We employed a broadly tunable pulsed external cavity (EC)-QC laser with a spectral tuning range from 1030 cm-1 to 1230 cm-1 and a tuning speed of 166 cm-1/s for direct absorption spectroscopy of aqueous solutions. The laser offered spectral power densities of up to four orders of magnitude higher than available with a conventional FTIR spectrometer. Therefore, a portable demonstration system with a large optical path length transmission flow cell (165 μm) could be realized preventing clogging of the flow cell. In pulsed mode an EC-QC laser provides significantly higher peak power levels than in continuous-wave mode, but pulse-to-pulse intensity variations, intra-pulse mode hops and mechanical imperfections of the scanning mechanism significantly impair the quality of resulting absorbance spectra. This article reports on measures which we found appropriate to reduce the initially high noise level of EC-QC laser absorbance spectra. These measures include a spectral self-referencing algorithm that makes use of the inherent structure of the EC-QC lasers gain curve to correct laser instabilities, as well as Fourier filtering, among others. This enabled us to derive infrared spectra which were finally useful for quantitative analysis in blood plasma samples. Finally, with the appropriate measures in place and using partial least squares regression analysis it was possible to simultaneously quantify 6 blood analytes from a single physical measurement of a 200 μL blood sample. This proves the potential of EC-QC lasers for practical application in clinical point of care analysis.

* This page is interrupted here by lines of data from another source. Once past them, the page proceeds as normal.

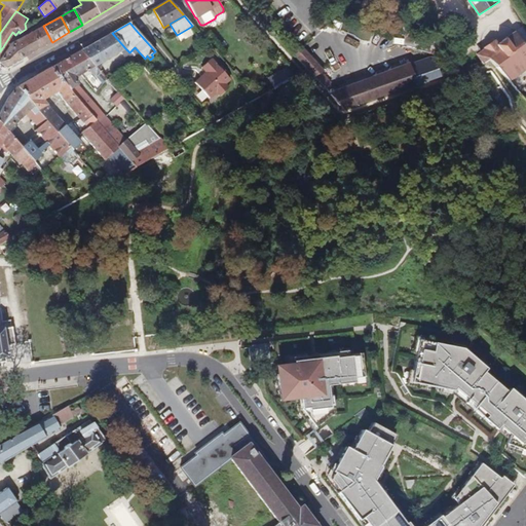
[(34,51),(51,41),(43,26),(22,37),(15,40),(12,42),(11,42),(10,44),(5,68),(31,52),(33,51),(34,51)]
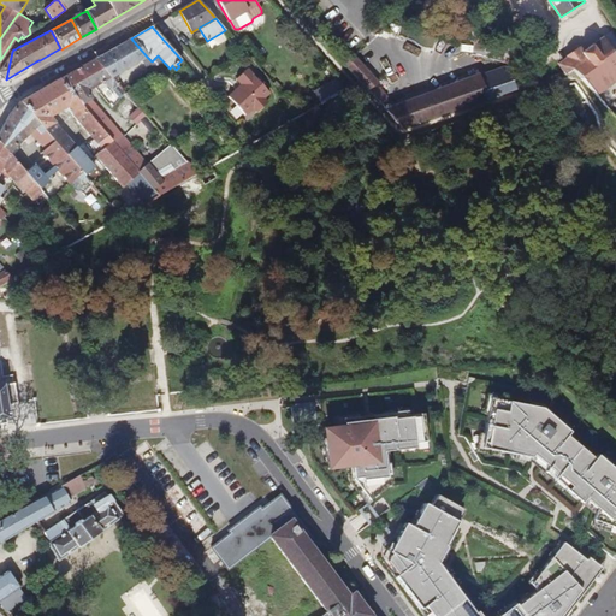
[(221,33),(207,41),(212,49),(226,41),(221,33)]
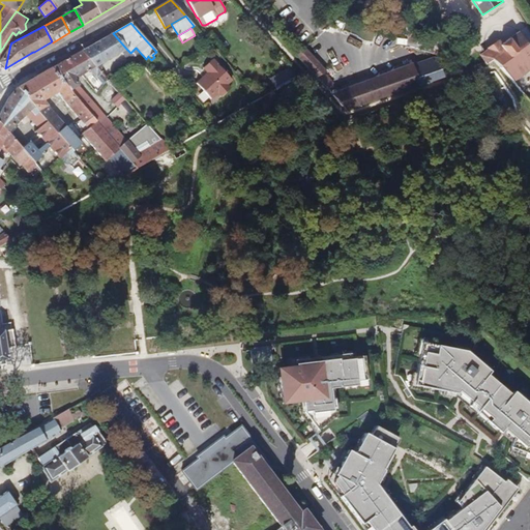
[(529,49),(519,32),(500,45),(499,42),(497,43),(497,42),(488,49),(489,50),(488,51),(489,53),(487,54),(493,60),(529,101),(529,49)]
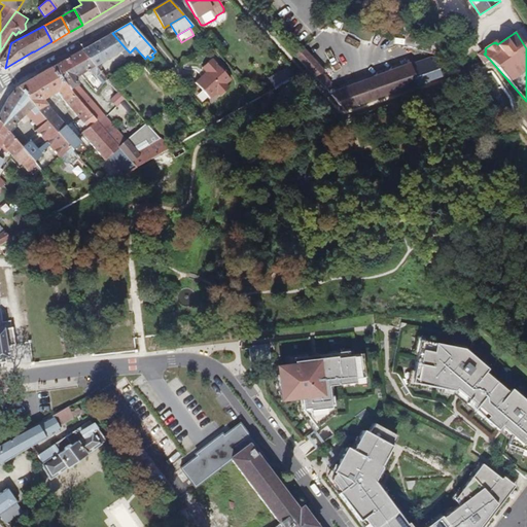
[(96,67),(121,51),(127,61),(134,57),(130,53),(126,48),(112,33),(80,50),(96,67)]
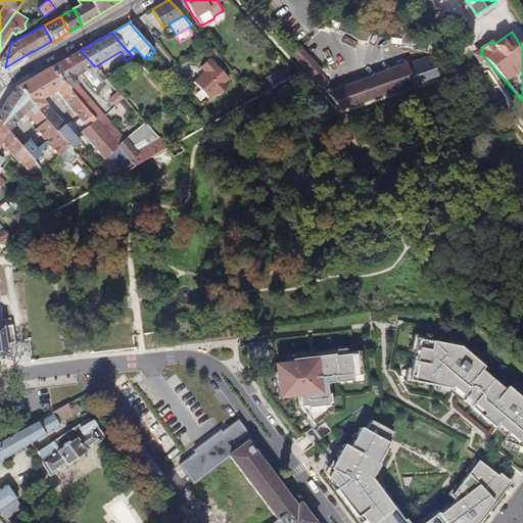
[(321,70),(299,47),(291,54),(313,78),(320,72),(321,70)]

Mid-Infrared Standoff Spectroscopy Using a Supercontinuum Laser with Compact Fabry–Pérot Filter Spectrometers:

Mid-infrared (MIR) supercontinuum (SC) lasers are an attractive new option in the field of IR spectroscopy, especially for standoff detection. Supercontinuum radiation unites high brightness, high spatial coherence, and broadband spectral coverage, thereby surpassing thermal IR sources and challenging quantum cascade lasers. The employed SC source operates in the spectral region of 1.2–4.6 µm, filling the spectral gap where quantum cascade lasers lack broader availability. In this work, the SC radiation was recorded by compact Fabry–Pérot filter spectrometers ideally suited for sensitive standoff detection with real-time capability. The noise performance of the setup and measurements of different substances at standoff distances are presented, e.g., of different paints on a metal surface and an explosive precursor. Furthermore, the real-time capability of the setup is demonstrated by monitoring the evaporation of liquid 2-propanol.